- TASK DESCRIPTION -
Rewrite each line of the listing below as a row of a Markdown table with the columns "No." and "Line", numbering the rows and skipping blank lines. Leave out the pictures.

(Data visualization pictures)

_ _ _ _ _

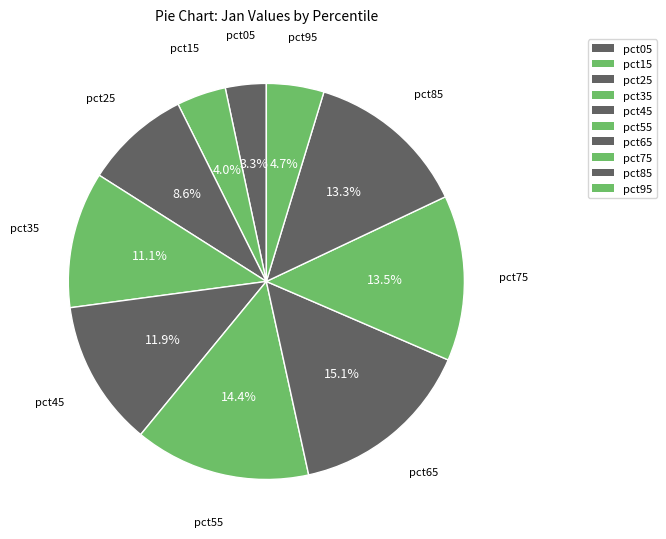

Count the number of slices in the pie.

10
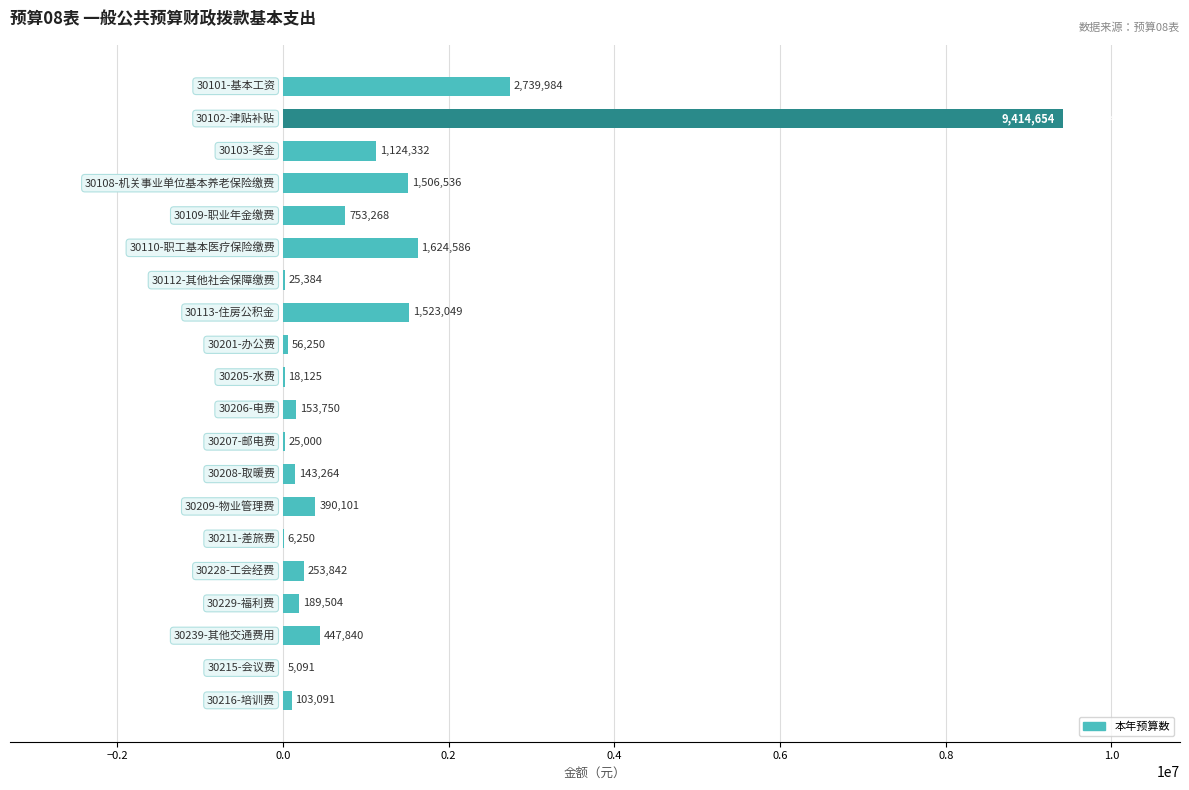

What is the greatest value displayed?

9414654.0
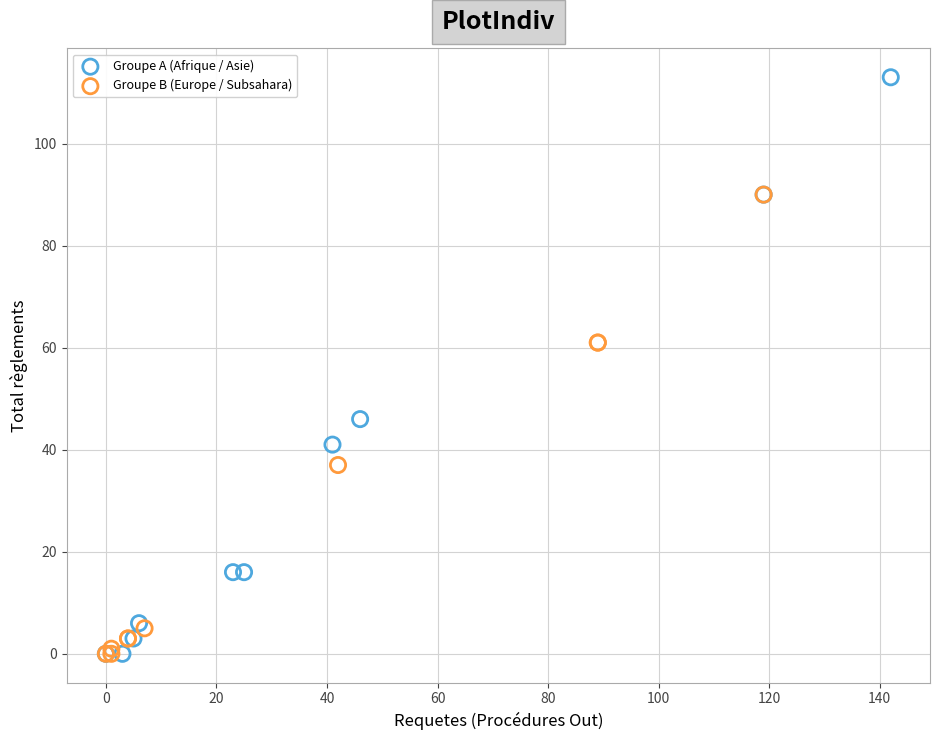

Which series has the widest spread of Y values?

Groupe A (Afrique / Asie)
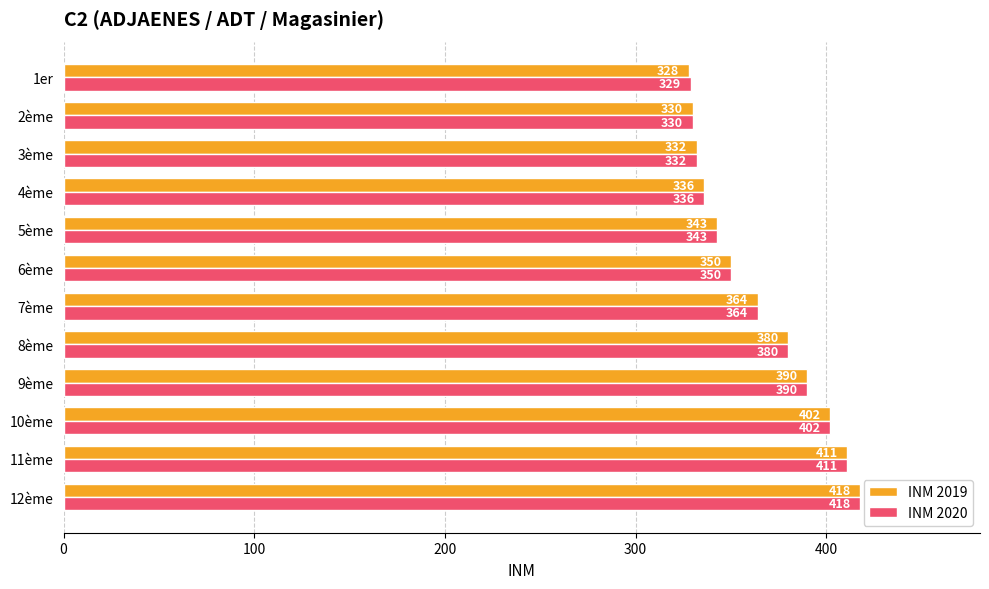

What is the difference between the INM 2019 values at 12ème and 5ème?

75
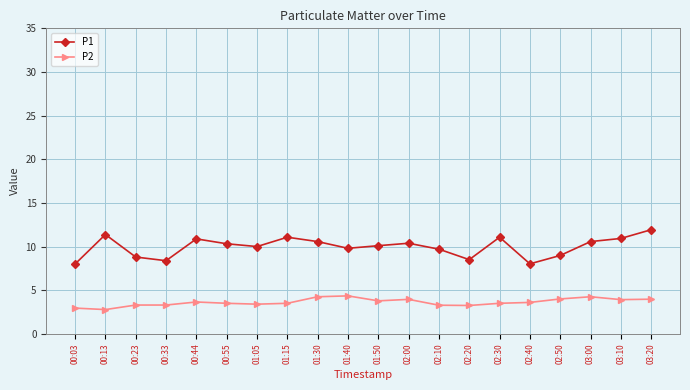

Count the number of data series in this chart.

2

_ _ _ _ _

- EXERCISE RESPONSE -
| No. | Line |
|---|---|
| 1 | Count the number of slices in the pie. |
| 2 | 10 |
| 3 | What is the greatest value displayed? |
| 4 | 9414654.0 |
| 5 | Which series has the widest spread of Y values? |
| 6 | Groupe A (Afrique / Asie) |
| 7 | What is the difference between the INM 2019 values at 12ème and 5ème? |
| 8 | 75 |
| 9 | Count the number of data series in this chart. |
| 10 | 2 |